The UN Human Rights Council in Geneva. (US Mission Geneva/Eric Bridiers/Flickr)

Canadian legal expert Michael Lynk, who has expressed anti-Israel views, is set to be appointed by the United Nations Human Rights Council (UNHRC) to the post of special rapporteur on human rights issues affecting the Palestinians.

Michael Lynk, who is currently an associate professor on faculty of law at Western University in London, Ontario, will replace Indonesian diplomat Makarim Wibisono, who announced his resignation in January, citing Israel’s refusal to grant him access to the West Bank and Gaza Strip as a factor in his decision.

The UN appoints a special rapporteur for the purpose of examining alleged Israeli human rights abuses against Palestinians. Israel has long blasted the UN for anti-Israel bias and has decried the world body’s post of an independent investigator for the Palestinian territories, without the presence of any similar positions for other sensitive global conflict zones.

Lynk has made controversial statements about Israel in the past. In a 2013 article, he advocated for bringing Israel before the International Criminal Court. He has also worked in Palestinian refugee camps with the United Nations Relief and Works Agency (UNRWA).

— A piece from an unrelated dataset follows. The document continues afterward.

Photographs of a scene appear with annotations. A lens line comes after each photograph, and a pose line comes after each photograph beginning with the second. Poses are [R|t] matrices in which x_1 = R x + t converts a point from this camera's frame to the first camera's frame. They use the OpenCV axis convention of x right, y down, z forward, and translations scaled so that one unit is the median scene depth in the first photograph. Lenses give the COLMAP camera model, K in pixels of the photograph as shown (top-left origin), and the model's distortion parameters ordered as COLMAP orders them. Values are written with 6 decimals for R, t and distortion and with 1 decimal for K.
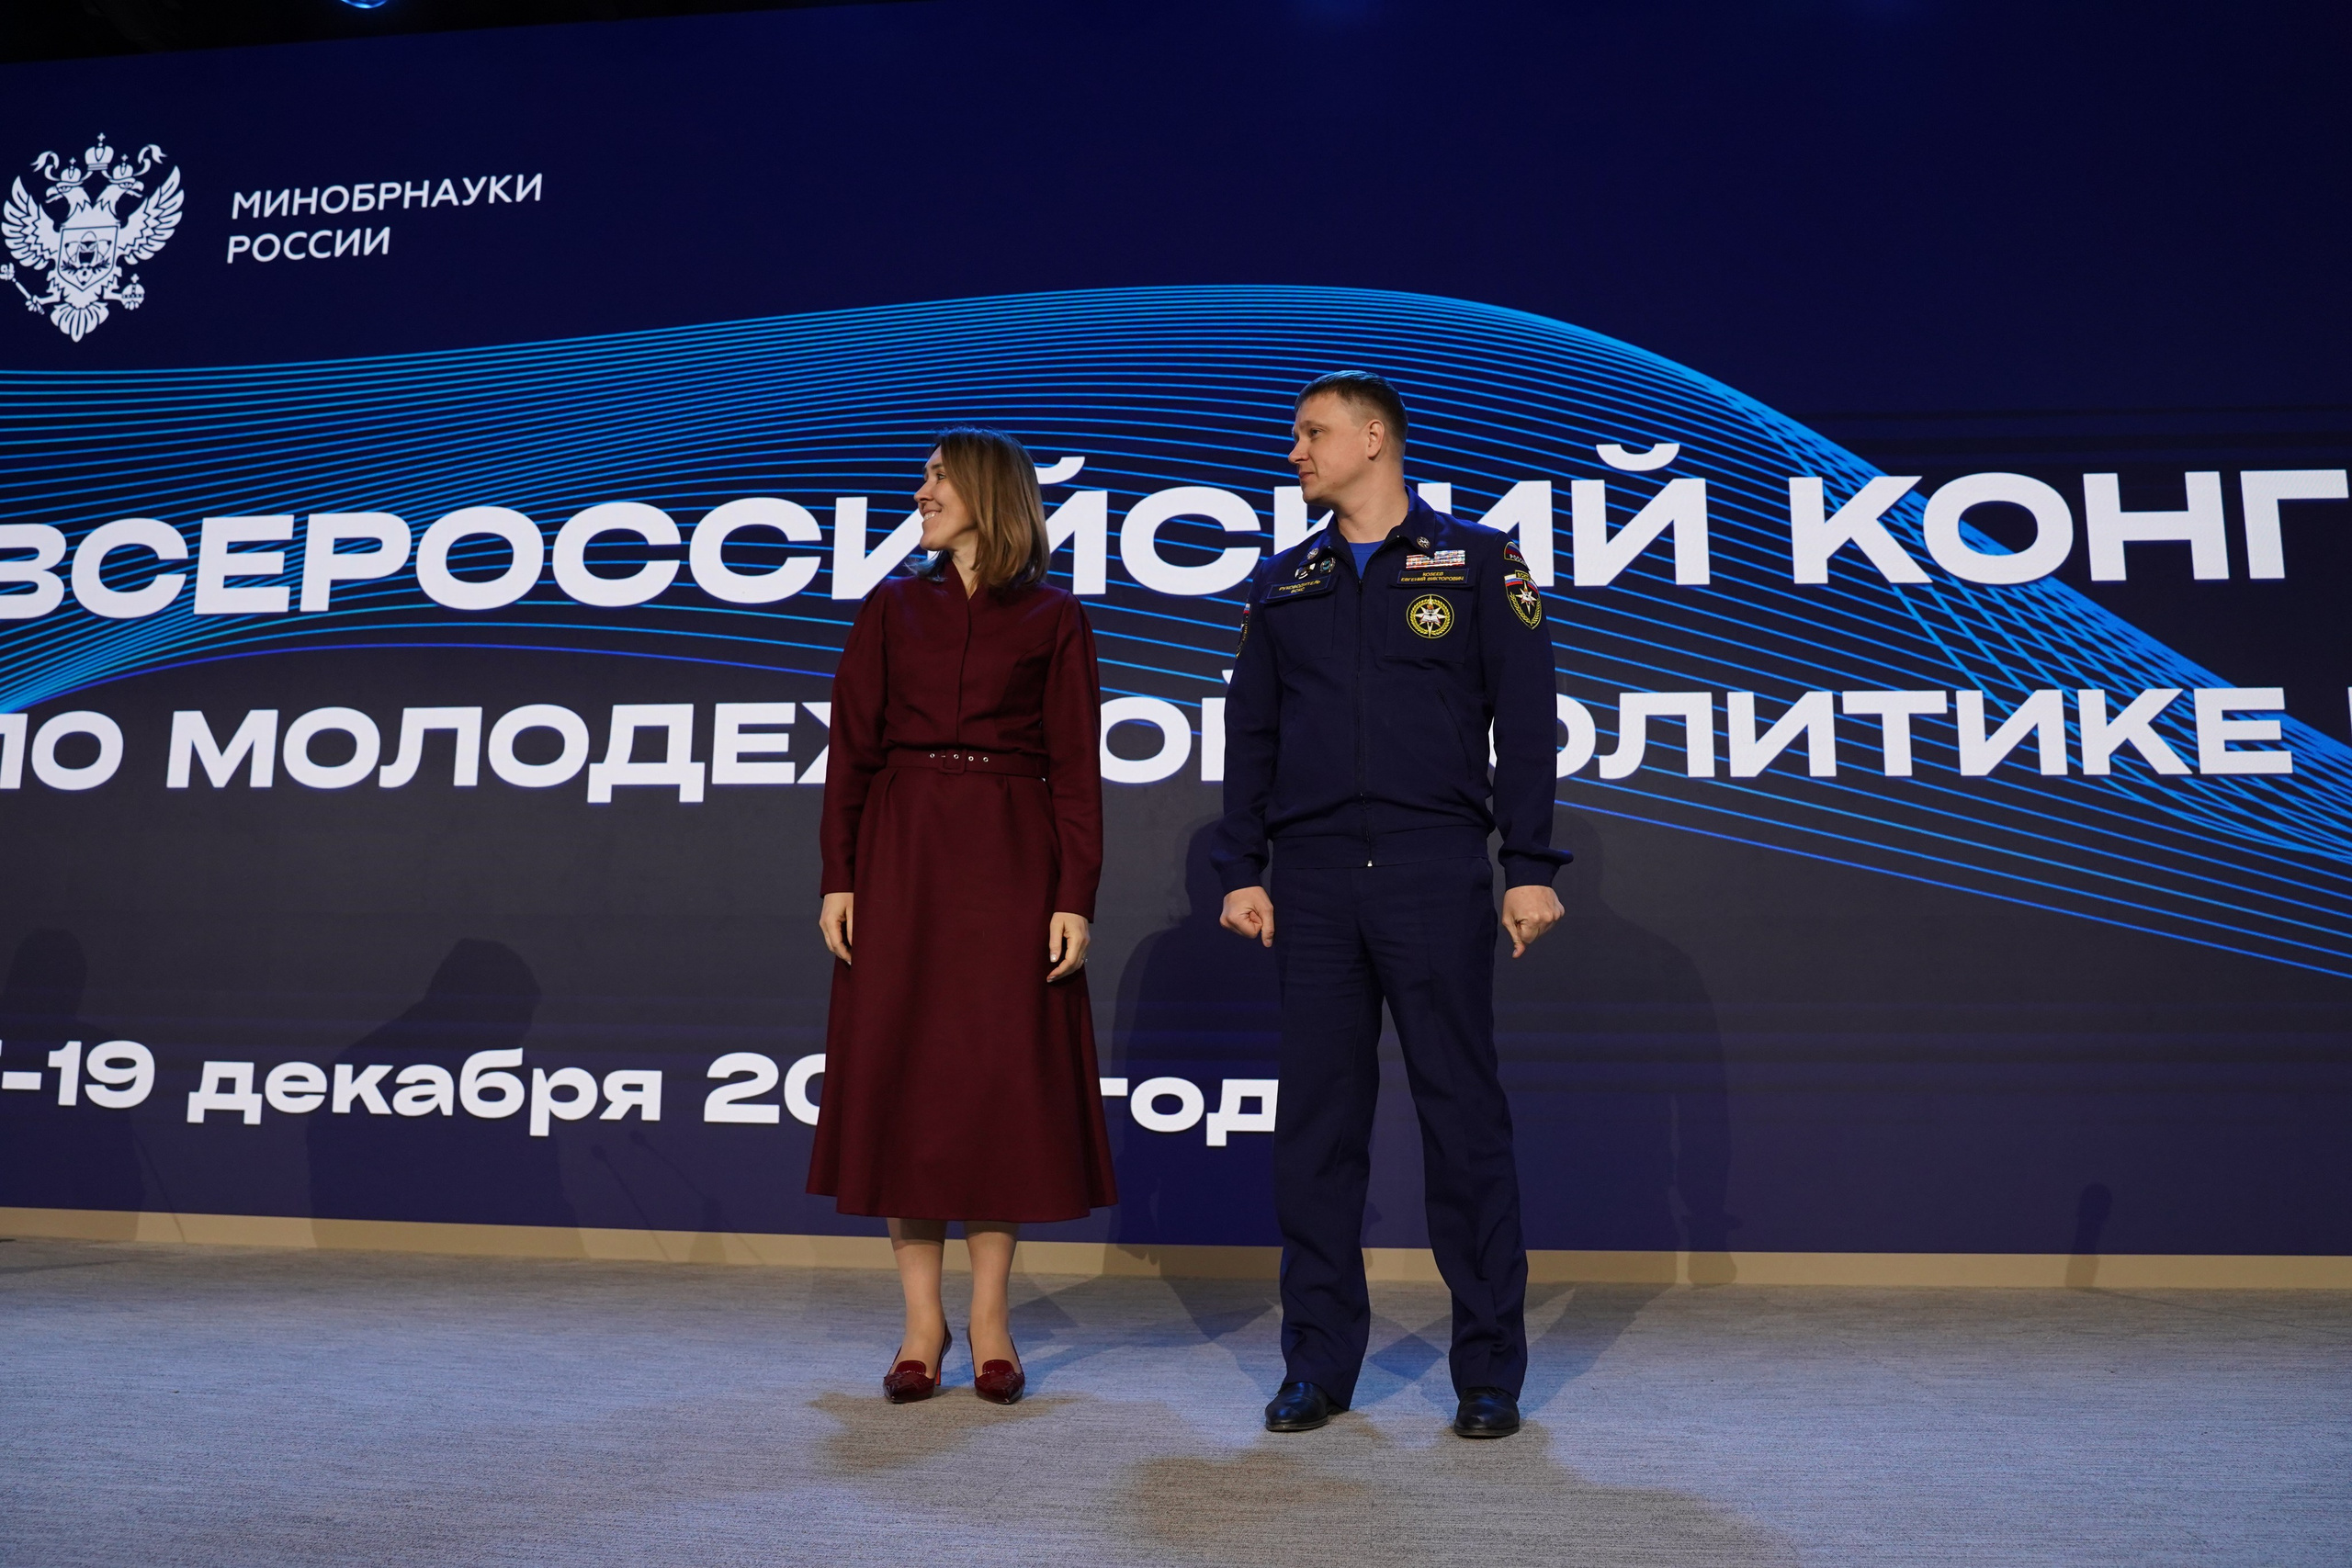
lens RADIAL K [[1895.2, 0, 1163.1], [0, 1895.2, 767.5], [0, 0, 1]] dist [-0.106889, 0.073158]
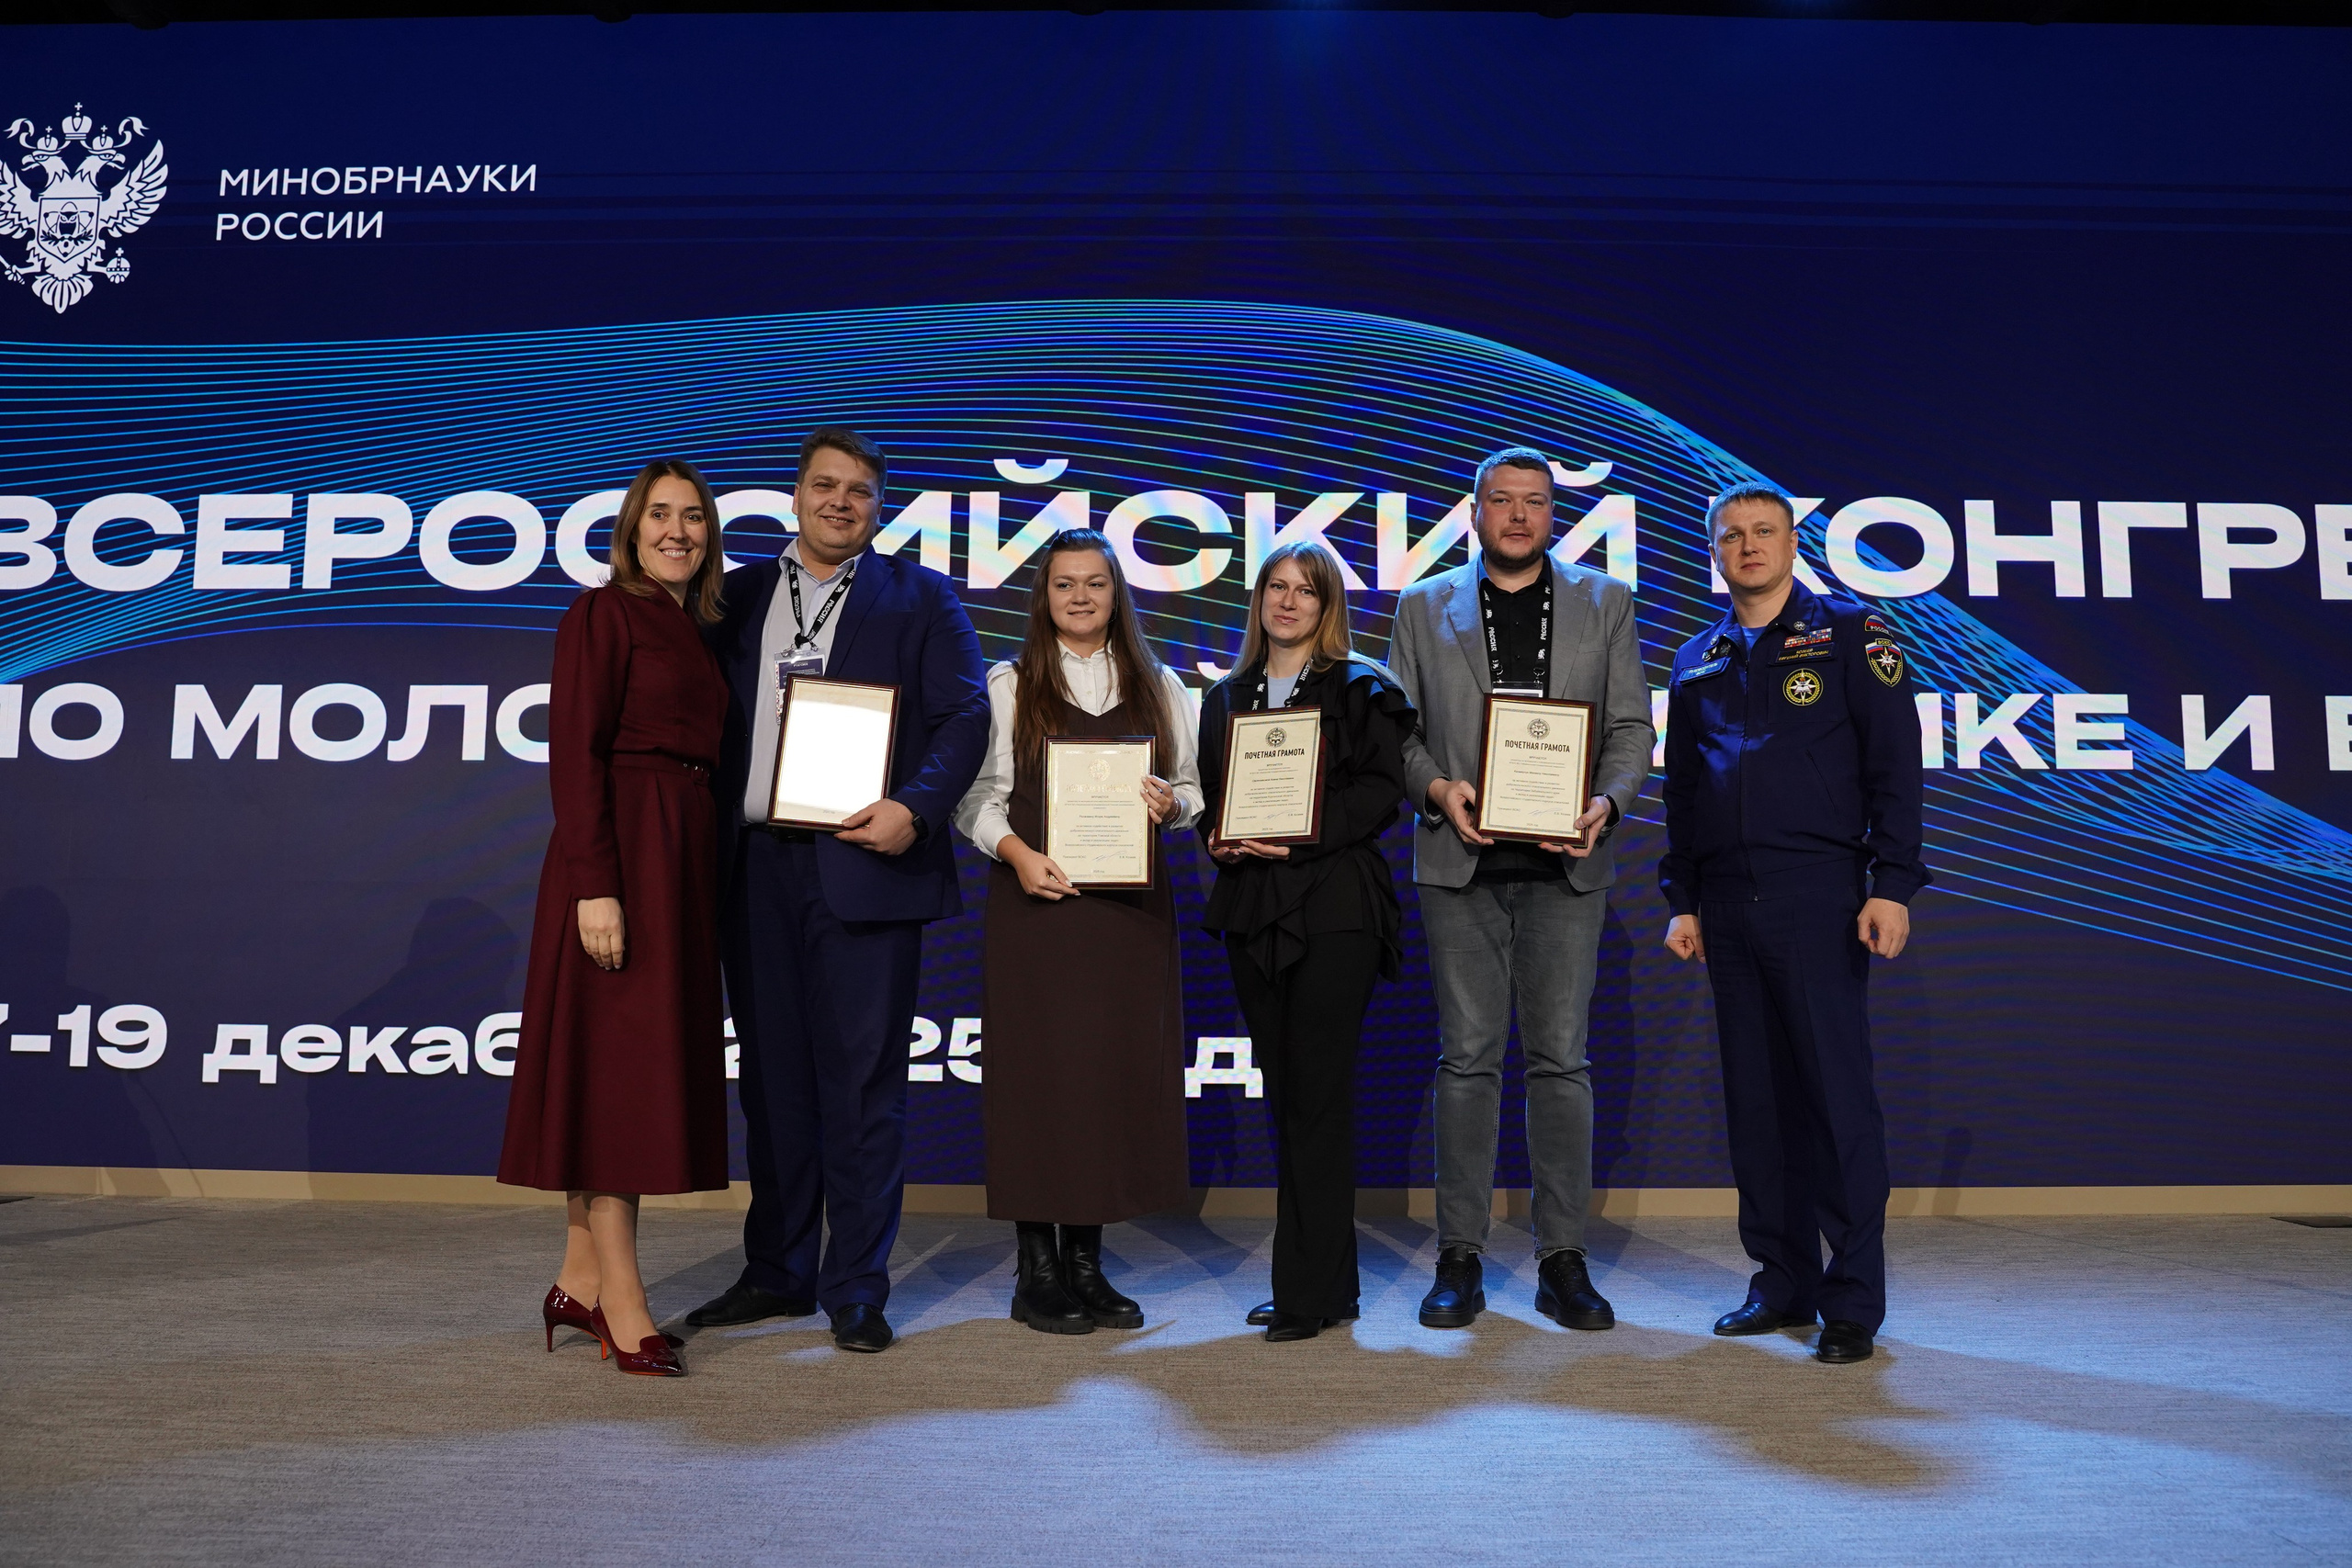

In Lynk’s application for the post, he wrote, “The value of thinking about the Israel-Palestine conflict through the lens of international law is that it brings an indisputably impartial, universally accepted, and forward-looking perspective on how to analyze this predicament.”

“The heart of modern international human rights and humanitarian law is meant to protect those who lack the effective power to defend themselves from arbitrary state conduct, from the denial of their personal and national dignity,” he added.

Canada’s Foreign Minister, Stephane Dion, posted a tweet on Twitter calling on the UN to reconsider appointing Lynk. “We call on @UN_HRC President to review this appointment & ensure Special Rapporteur has track record that can advance peace in region #HRC,” he wrote.

UN Watch, a Geneva-based watchdog group, criticized Lynk’s nomination and accused him of bias.

“The UN’s selection of a manifestly partisan candidate—someone who three days after 9/11 blamed the West for provoking the attacks on the World Trade Center—constitutes a travesty of justice and a breach of the world body’s own rules,” said UN Watch Executive Director Hillel Neuer.